PROBLEM TO WORK ON:
Leave out all pictures. Return exactly the lines from the top of the material through the line containing "vase: present [1417,666,1493,848]".

(Beginning of GIVEN RECORDS)

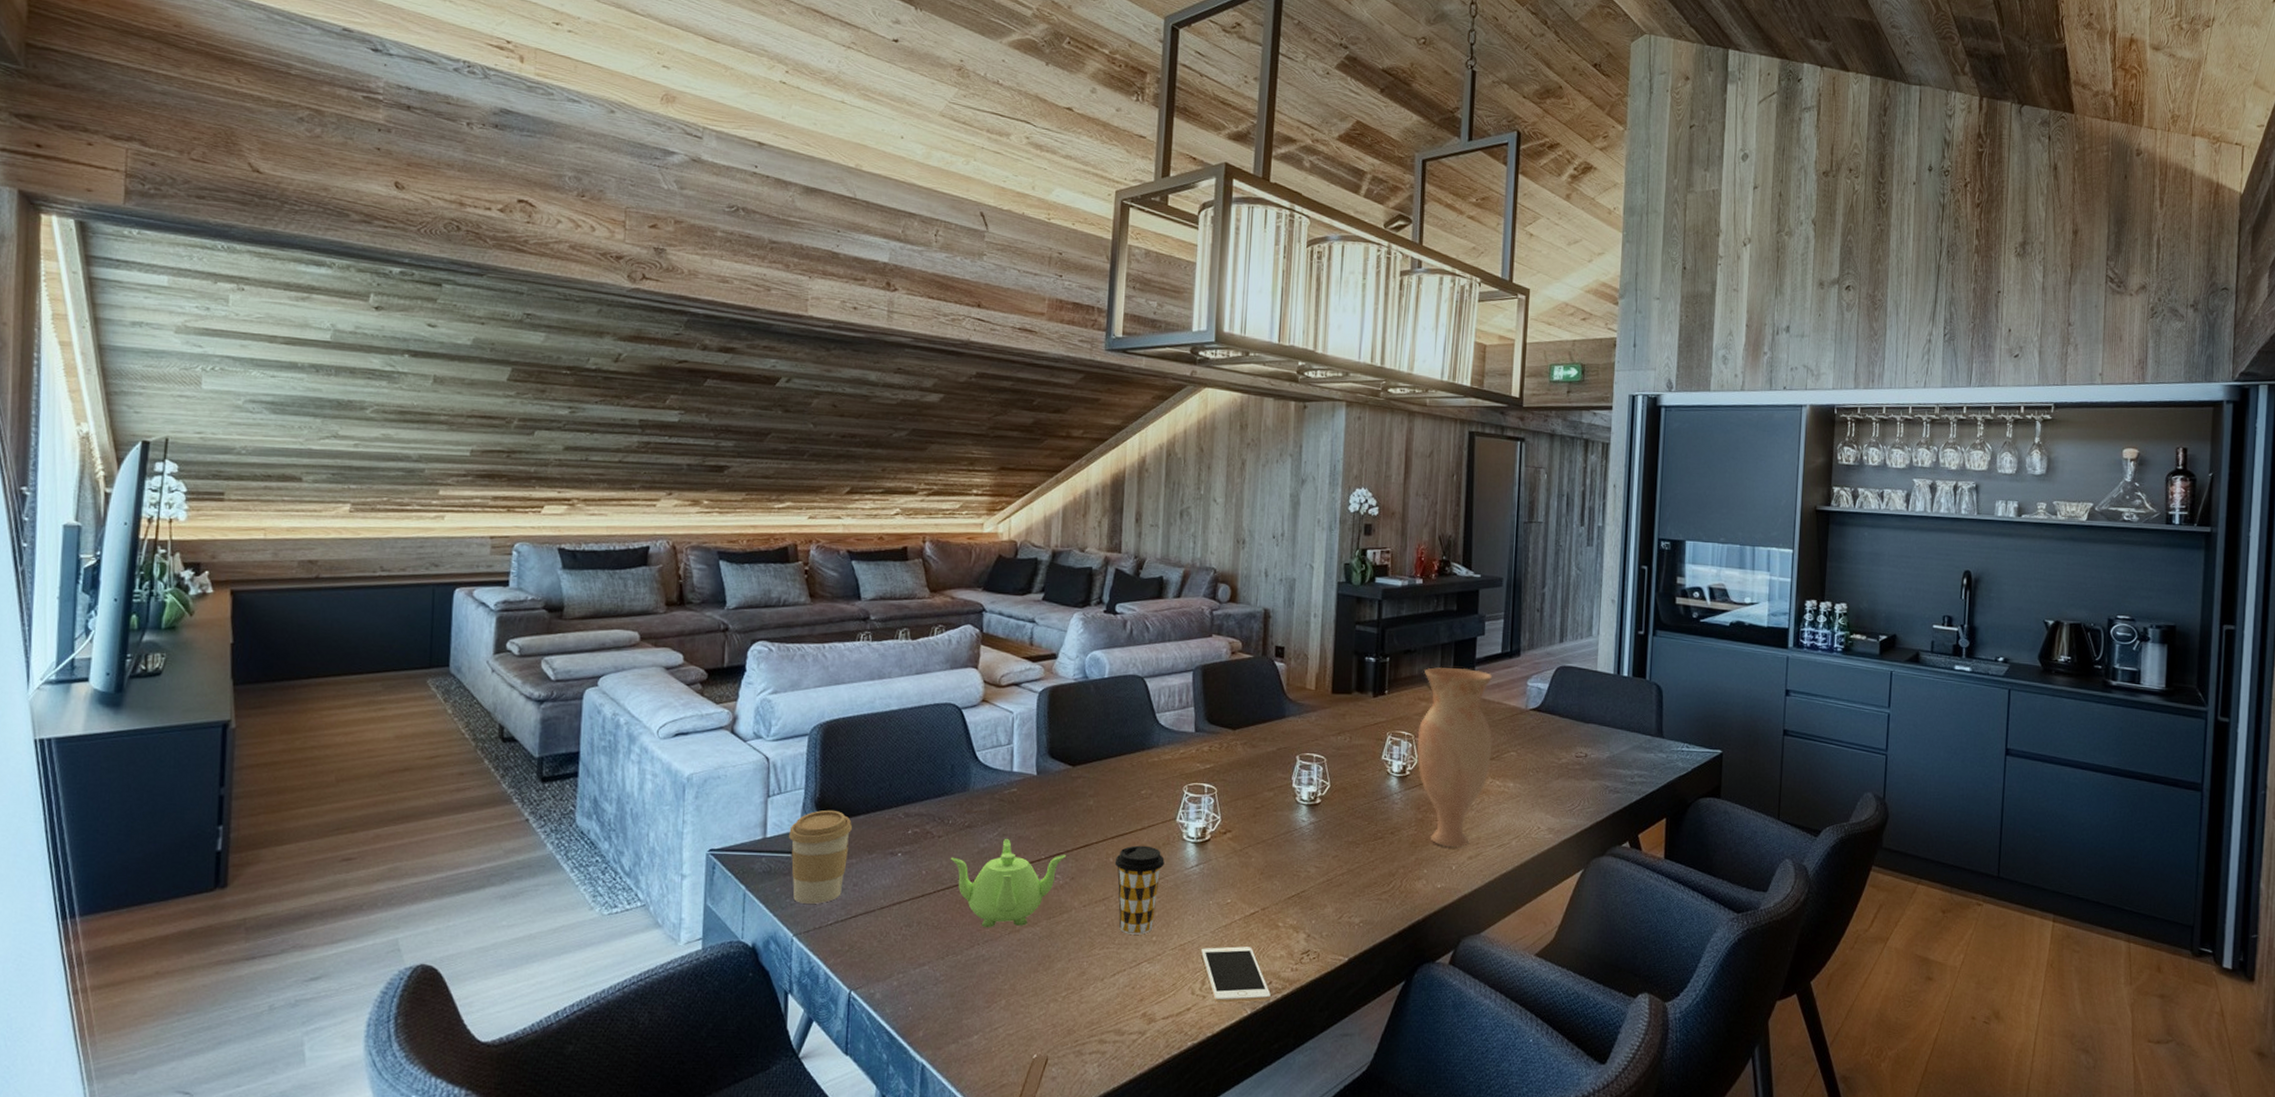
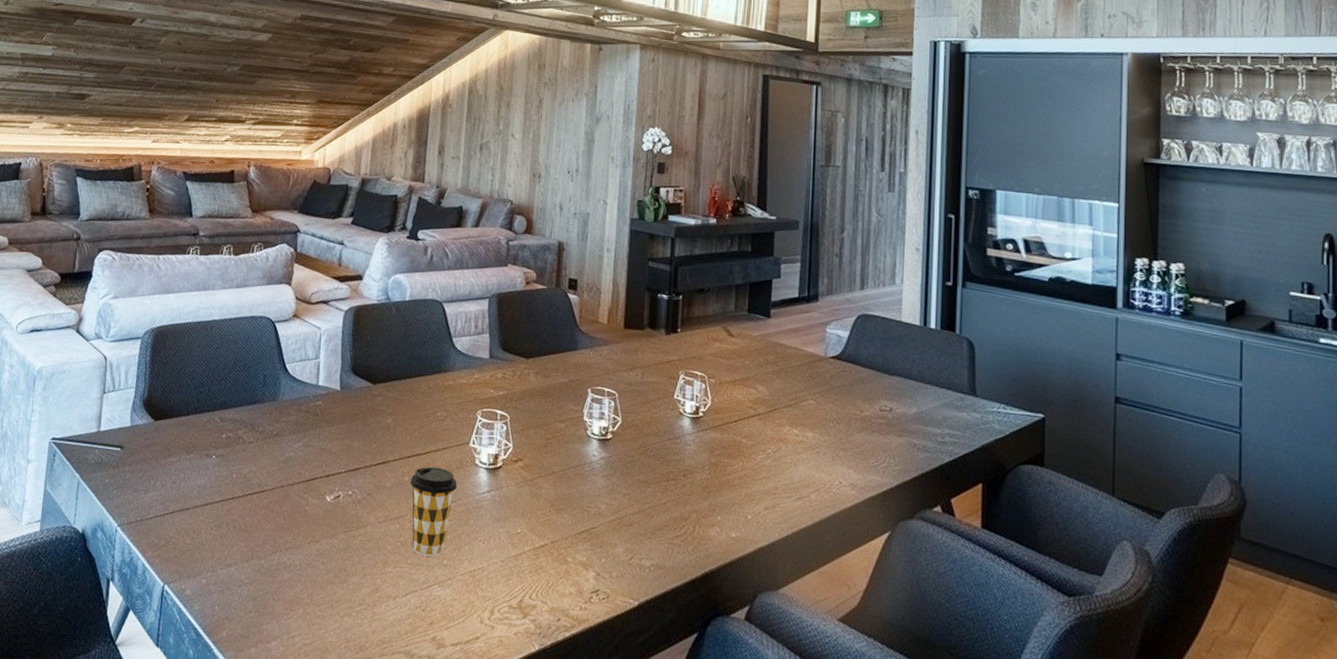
coffee cup: present [789,810,852,904] -> none [119,409,174,498]
teapot: present [950,839,1066,927] -> none [259,450,364,537]
cell phone: present [1200,946,1271,1003] -> none [490,576,559,639]
vase: present [1417,666,1493,848] -> none [710,307,790,496]

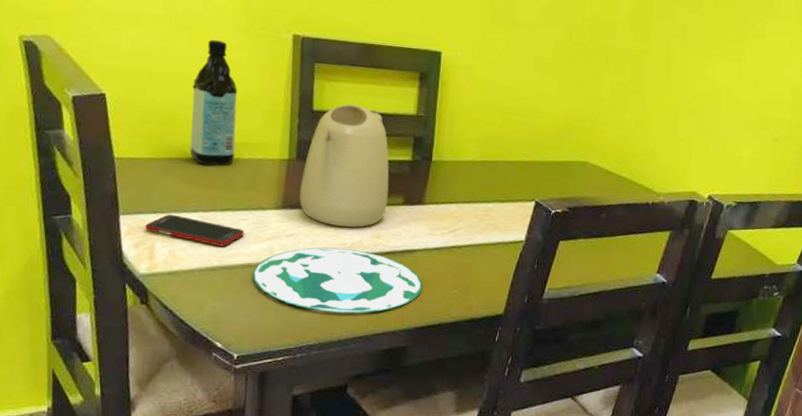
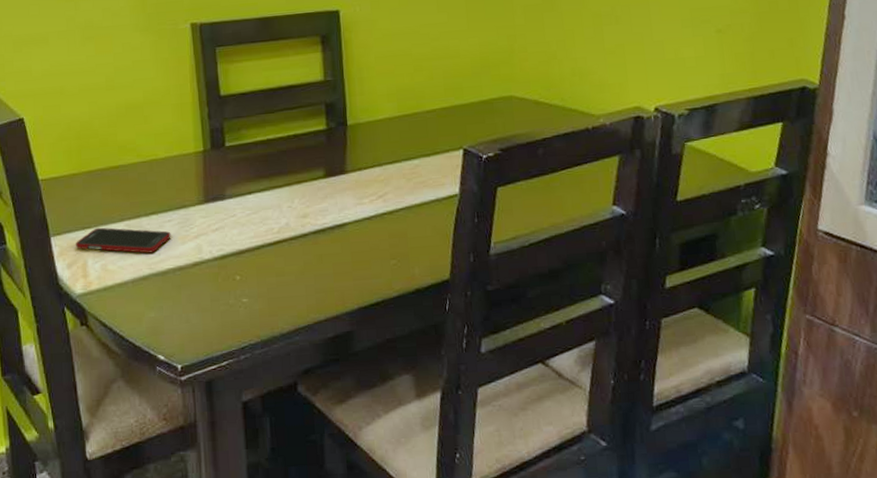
water bottle: present [190,40,238,165] -> none [102,44,152,172]
plate: present [253,247,423,314] -> none [185,233,359,306]
kettle: present [299,104,389,228] -> none [219,82,309,212]

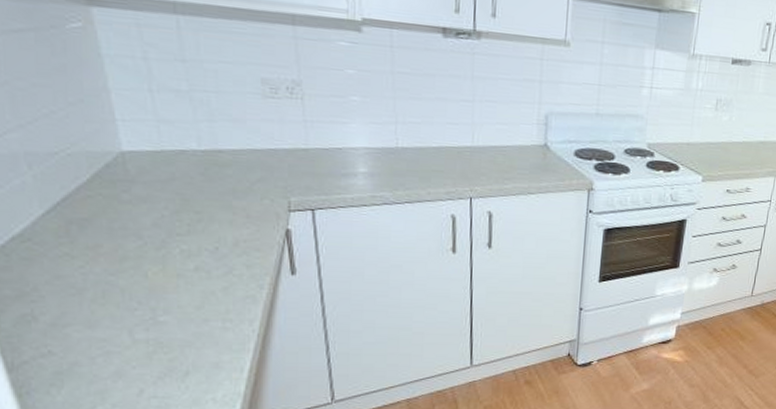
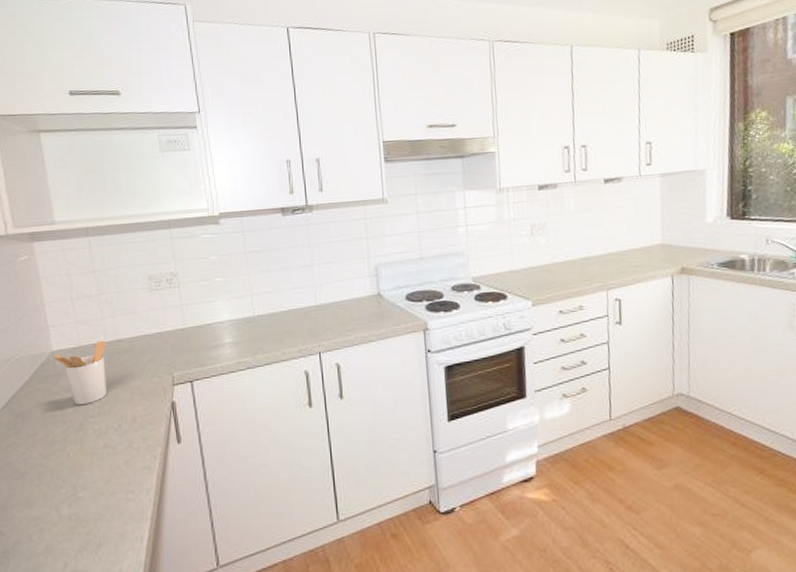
utensil holder: none [124,147,201,221] -> present [53,340,108,406]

(End of GIVEN RECORDS)

REPLY:
coffee cup: present [789,810,852,904] -> none [119,409,174,498]
teapot: present [950,839,1066,927] -> none [259,450,364,537]
cell phone: present [1200,946,1271,1003] -> none [490,576,559,639]
vase: present [1417,666,1493,848] -> none [710,307,790,496]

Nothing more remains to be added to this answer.